Tentang posisi akal dalam tubuh manusia terdapat perbedaan ulama’, pengikut Imam Syafi’i mengatakan bahwa akal itu adalah Qalbu itu sendiri, tempatnya tidak kasat mata hanya bisa dirasakan keberadaanya.
Sedangkan menurut Menurut Imam Abu Hanifah akal itu sama dengan otak.
Perbedaan ini tidak perlu diperbesar mengingat manusia memang diciptakan berbeda satu sama lain namun perbedaan tersebut tidak akan mengalangi kita untuk bersatu karena bersatu tidak harus sama.
Hari ini saya didatangi tamu yang sudah berusia kurang lebih 95 tahun, beliau hidup di masa penjajahan jepang yang beliau sebut dengan istilah “jaman nippon”. Bicaranya ceplas ceplos apa adanya tidak ada yang beliau tutup-tutupi namun kesan yang saya tangkap, apa yang beliau bicarakan keluar dari hatinya sehingga saya senang mendengarnya sampai tak terasa tiga jam berincang-bincang bersamanya.
Sangat berbeda sekali ketika mendengar ucapan orang yang syarat dengan kepentingan (ada udang di balik batu), walau kata-katanya tertata rapi sesuai dengan ejaan yang disempurnakan namun karena tidak didasari ketulusan dari hati yang paling dalam, sangat membosankan dan justru mengundang seribu tanda tanya.
Syaikh Ibn ‘Athaillah as-Sakandari secara khusus mengulas peran hati upaya-upaya membersihkannya dari perilaku buruk dan menghiasinya dengan akhlak-akhlak indah.
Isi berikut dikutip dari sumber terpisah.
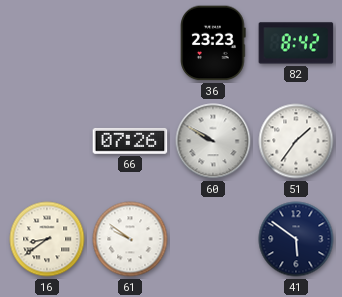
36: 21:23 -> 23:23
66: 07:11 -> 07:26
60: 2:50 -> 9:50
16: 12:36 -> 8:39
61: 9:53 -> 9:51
Seperti yang termaktub dalam kata mutiaranya :
تَشَوُّفُكَ إِلَى مَا بَطَنَ فِيكَ مِنَ الْعُيُوبِ خَيْرٌ مِنْ تَشَوُّفِكَ إِلَى مَا حُجِبَ عَنْكَ مِنَ الْغُيُوبِ.
“Perhatianmu pada berbagai kekurangan yang samar tersembuyi di hatimu lebih baik daripada perhatianmu pada hal-hal gaib (kekeramatan) yang terhalangi darimu.”
Syaikh Abdul Majid as-Syarnubi (w. 1348 H/1929 M), ulama bermazhab Maliki yang juga menguasai berbagai disiplin ilmu asal Syarnub, wilayah Bahira Mesir, dalamSyarh al-Hikam al-‘Athaiyyah (42-43) menjelaskan, maksud dawuh Syaikh Ibn ‘Athaillah tersebut adalah perhatian manusia dengan mata hatinya terhadap berbagai kekurangan dan penyakit hati, seperti sombong, dendam, bangga diri, pamer, senang dengan popularitas, suka menjilat orang lain (mencari sanjungan), cinta kepemimpingan dan pangkat derajat dan semisalnya yang tersimpan rapat di hatinya, sehingga ketertarikan, minat dan tekad bulat hatinya adalah berupaya menghilangkannya dengan riyadhah dan mujahadah (laku batin) di bawah bimbingan guru yang ‘arif billah (makrifat), lebih baik daripada perhatiannya terhadap rahasia-rahasia ilahi dan berbagai karamah (kekeramatan).
Masihkan perhatian kita terus tertuju kepada perawatan fisik ? Padahal keelokan wajah dan kemolekan tubuh tak akan bertahan lama akan lapuk dimakan usia.
“HATI MEMILIKI NALARNYA SENDIRI, SEDANGKAN NALAR TAK MEMILIKI HATI”.